Top Brisbane restaurant, Urbane, already has product under contract with the shop in the dry-age room.
Yet another part of the facility will be a self-serve area with frozen and chilled pre-prepared ready-to heat meals, and specialist hard-to-find items.
Staffing includes seven butchers, including the manager, plus an experienced chef, counter-hand, and an apprentice.
The shop will go to considerable lengths to highlight its connection with primary suppliers, including Cabassi & Co’s own fullblood and crossbred Wagyu; Manning Valley Naturally grassfed beef; and a special internally-managed line of high-performance MSA grainfed Angus beef being sold as Downunder Farms brand, sourced out of NSW, and processed at Wingham.
The long-established Cabassi Wagyu supply chain already has a strong reputation in the export and domestic wholesale market, servicing high-end resorts and restaurants in destinations like Las Vegas, Seattle, San Francisco, Singapore, Shanghai, Seoul, Fukuoka and Hong Kong.
Similarly, lamb (Tasmanian Royal), pork (Bangalow and Gooralie Free Range), veal and poultry products will all carry strong brand identity, and a ‘Natural’ segment orientation.
Wagyu will feature strongly among the beef offer at the shop, just as it has done with great success at Mr Cabassi’s existing Kobe’s Gourmet Butchery at White’s Hill.
A similar product range will be used, only extended even further at the new Indooroopilly outlet.
As highlighted previously on Beef Central, the original Kobe’s Gourmet butchery arguably carries a broader range of Wagyu beef products than any other retail outlet in Australia, ranging from higher and lower marbling score steak cuts to roasts, mince, burger patties, corned beef, and a wide-range of value-added and pre-prepared Wagyu beef based items.

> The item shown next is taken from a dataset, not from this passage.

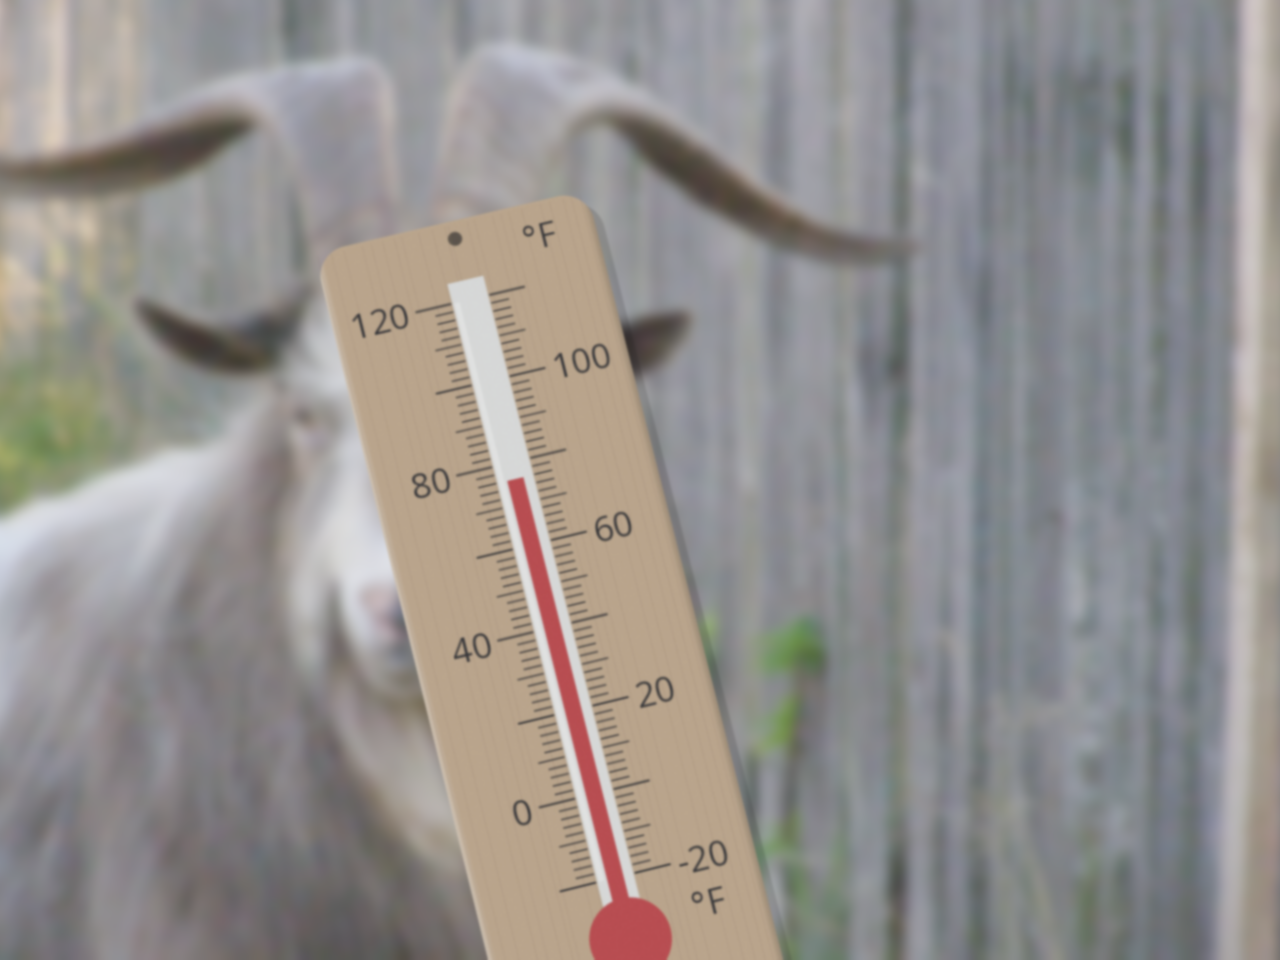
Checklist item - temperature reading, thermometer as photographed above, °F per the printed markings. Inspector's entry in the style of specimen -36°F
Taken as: 76°F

The central theme running through the shop’s operations, and included in the shop signage tag-line, is that the product is “Crafted by-hand, in-store, and with soul.”

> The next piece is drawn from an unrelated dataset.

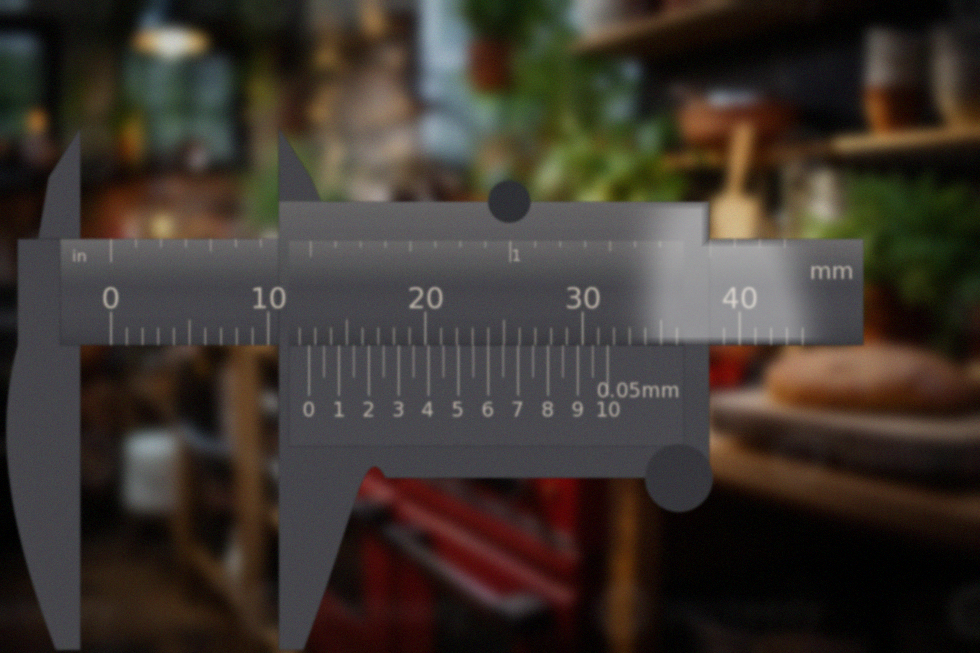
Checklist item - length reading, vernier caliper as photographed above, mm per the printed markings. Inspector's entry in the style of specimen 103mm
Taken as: 12.6mm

“We plan to build on the performance of the raw material with a high standard of butchery skills and knowledge – an artform which has become increasingly hard to find over the past 20 years due to the encroachment of supermarkets and centralised processing,” Mr Cabassi said.

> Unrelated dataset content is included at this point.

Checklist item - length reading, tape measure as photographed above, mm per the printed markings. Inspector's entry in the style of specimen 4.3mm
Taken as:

Also on the drawing board for Indooroopilly is a concept where overseas ‘guest butchers’ will visit and work in the venue for short periods, applying their own interpretation to cutting lines, such as fine slicing for Japanese and other cuisines, and value-added items. Butchers from Japan, Singapore and the UK are already showing strong interest in the ‘guest butcher’ concept, to allow them to showcase their talents to an appreciative Australian audience.
Another interesting aspect behind the Indooroopilly project is that the facility’s design was put in the hands of a specialist restaurant designer – not a butchery designer – which further blurs the lines between retail meat purveyor and food service outlet.
The design company behind the project was Round Peg Designs, and shop-fitting by TU Projects, which have developed a large number of food service/restaurant outlets previously, but has never tackled a retail butchery project brief.
The result is smart, modern and spacious with a high-quality feel, and a clear definition of the four distinctly separate retail areas. Total fit-out cost was close to $1 million.
Brisbane’s Coldroom Connection was responsible for all chilled and frozen refrigeration installation, with the smart, ultra-modern cabinets from Shop Steel. In total there is 13 lineal metres of chilled cabinet space, 4.5 metres of pre-pack cabinets and a two-metre self-serve freezer.